Dataset excerpts:
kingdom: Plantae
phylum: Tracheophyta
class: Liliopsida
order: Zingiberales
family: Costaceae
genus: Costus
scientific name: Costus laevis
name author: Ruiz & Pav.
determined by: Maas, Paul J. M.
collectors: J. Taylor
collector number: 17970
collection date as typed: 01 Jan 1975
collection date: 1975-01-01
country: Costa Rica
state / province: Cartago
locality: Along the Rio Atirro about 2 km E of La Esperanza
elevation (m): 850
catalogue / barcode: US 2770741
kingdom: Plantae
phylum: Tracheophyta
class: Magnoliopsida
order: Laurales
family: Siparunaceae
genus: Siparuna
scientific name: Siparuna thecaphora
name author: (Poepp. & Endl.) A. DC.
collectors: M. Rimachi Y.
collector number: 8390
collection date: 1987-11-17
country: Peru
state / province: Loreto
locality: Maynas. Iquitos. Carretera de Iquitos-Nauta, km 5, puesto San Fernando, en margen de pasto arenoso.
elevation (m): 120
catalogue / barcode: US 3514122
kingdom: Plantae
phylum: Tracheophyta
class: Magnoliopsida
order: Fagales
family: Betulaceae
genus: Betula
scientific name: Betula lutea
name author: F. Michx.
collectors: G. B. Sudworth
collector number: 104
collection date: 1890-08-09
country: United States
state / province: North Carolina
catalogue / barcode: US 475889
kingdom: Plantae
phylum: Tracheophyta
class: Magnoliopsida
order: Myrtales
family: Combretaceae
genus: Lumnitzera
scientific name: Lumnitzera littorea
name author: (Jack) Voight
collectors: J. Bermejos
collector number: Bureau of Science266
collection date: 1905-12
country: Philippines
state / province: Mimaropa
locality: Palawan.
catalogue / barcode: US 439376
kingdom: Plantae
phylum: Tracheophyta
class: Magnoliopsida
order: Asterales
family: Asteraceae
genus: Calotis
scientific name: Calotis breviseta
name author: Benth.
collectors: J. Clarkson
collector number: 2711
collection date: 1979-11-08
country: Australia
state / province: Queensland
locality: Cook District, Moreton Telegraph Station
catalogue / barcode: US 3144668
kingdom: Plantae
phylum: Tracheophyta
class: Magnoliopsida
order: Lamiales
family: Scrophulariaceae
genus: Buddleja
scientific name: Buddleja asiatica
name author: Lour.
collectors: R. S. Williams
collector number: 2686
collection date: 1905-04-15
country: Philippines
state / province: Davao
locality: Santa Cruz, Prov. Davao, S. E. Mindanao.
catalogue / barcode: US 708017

**WORK TO DO:**
Reproduce the items above in full, changing every occurrence of "collectors" to "collected by" and leaving all other text unchanged.

**OUTPUT FOR THIS TASK:**
kingdom: Plantae
phylum: Tracheophyta
class: Liliopsida
order: Zingiberales
family: Costaceae
genus: Costus
scientific name: Costus laevis
name author: Ruiz & Pav.
determined by: Maas, Paul J. M.
collected by: J. Taylor
collector number: 17970
collection date as typed: 01 Jan 1975
collection date: 1975-01-01
country: Costa Rica
state / province: Cartago
locality: Along the Rio Atirro about 2 km E of La Esperanza
elevation (m): 850
catalogue / barcode: US 2770741
kingdom: Plantae
phylum: Tracheophyta
class: Magnoliopsida
order: Laurales
family: Siparunaceae
genus: Siparuna
scientific name: Siparuna thecaphora
name author: (Poepp. & Endl.) A. DC.
collected by: M. Rimachi Y.
collector number: 8390
collection date: 1987-11-17
country: Peru
state / province: Loreto
locality: Maynas. Iquitos. Carretera de Iquitos-Nauta, km 5, puesto San Fernando, en margen de pasto arenoso.
elevation (m): 120
catalogue / barcode: US 3514122
kingdom: Plantae
phylum: Tracheophyta
class: Magnoliopsida
order: Fagales
family: Betulaceae
genus: Betula
scientific name: Betula lutea
name author: F. Michx.
collected by: G. B. Sudworth
collector number: 104
collection date: 1890-08-09
country: United States
state / province: North Carolina
catalogue / barcode: US 475889
kingdom: Plantae
phylum: Tracheophyta
class: Magnoliopsida
order: Myrtales
family: Combretaceae
genus: Lumnitzera
scientific name: Lumnitzera littorea
name author: (Jack) Voight
collected by: J. Bermejos
collector number: Bureau of Science266
collection date: 1905-12
country: Philippines
state / province: Mimaropa
locality: Palawan.
catalogue / barcode: US 439376
kingdom: Plantae
phylum: Tracheophyta
class: Magnoliopsida
order: Asterales
family: Asteraceae
genus: Calotis
scientific name: Calotis breviseta
name author: Benth.
collected by: J. Clarkson
collector number: 2711
collection date: 1979-11-08
country: Australia
state / province: Queensland
locality: Cook District, Moreton Telegraph Station
catalogue / barcode: US 3144668
kingdom: Plantae
phylum: Tracheophyta
class: Magnoliopsida
order: Lamiales
family: Scrophulariaceae
genus: Buddleja
scientific name: Buddleja asiatica
name author: Lour.
collected by: R. S. Williams
collector number: 2686
collection date: 1905-04-15
country: Philippines
state / province: Davao
locality: Santa Cruz, Prov. Davao, S. E. Mindanao.
catalogue / barcode: US 708017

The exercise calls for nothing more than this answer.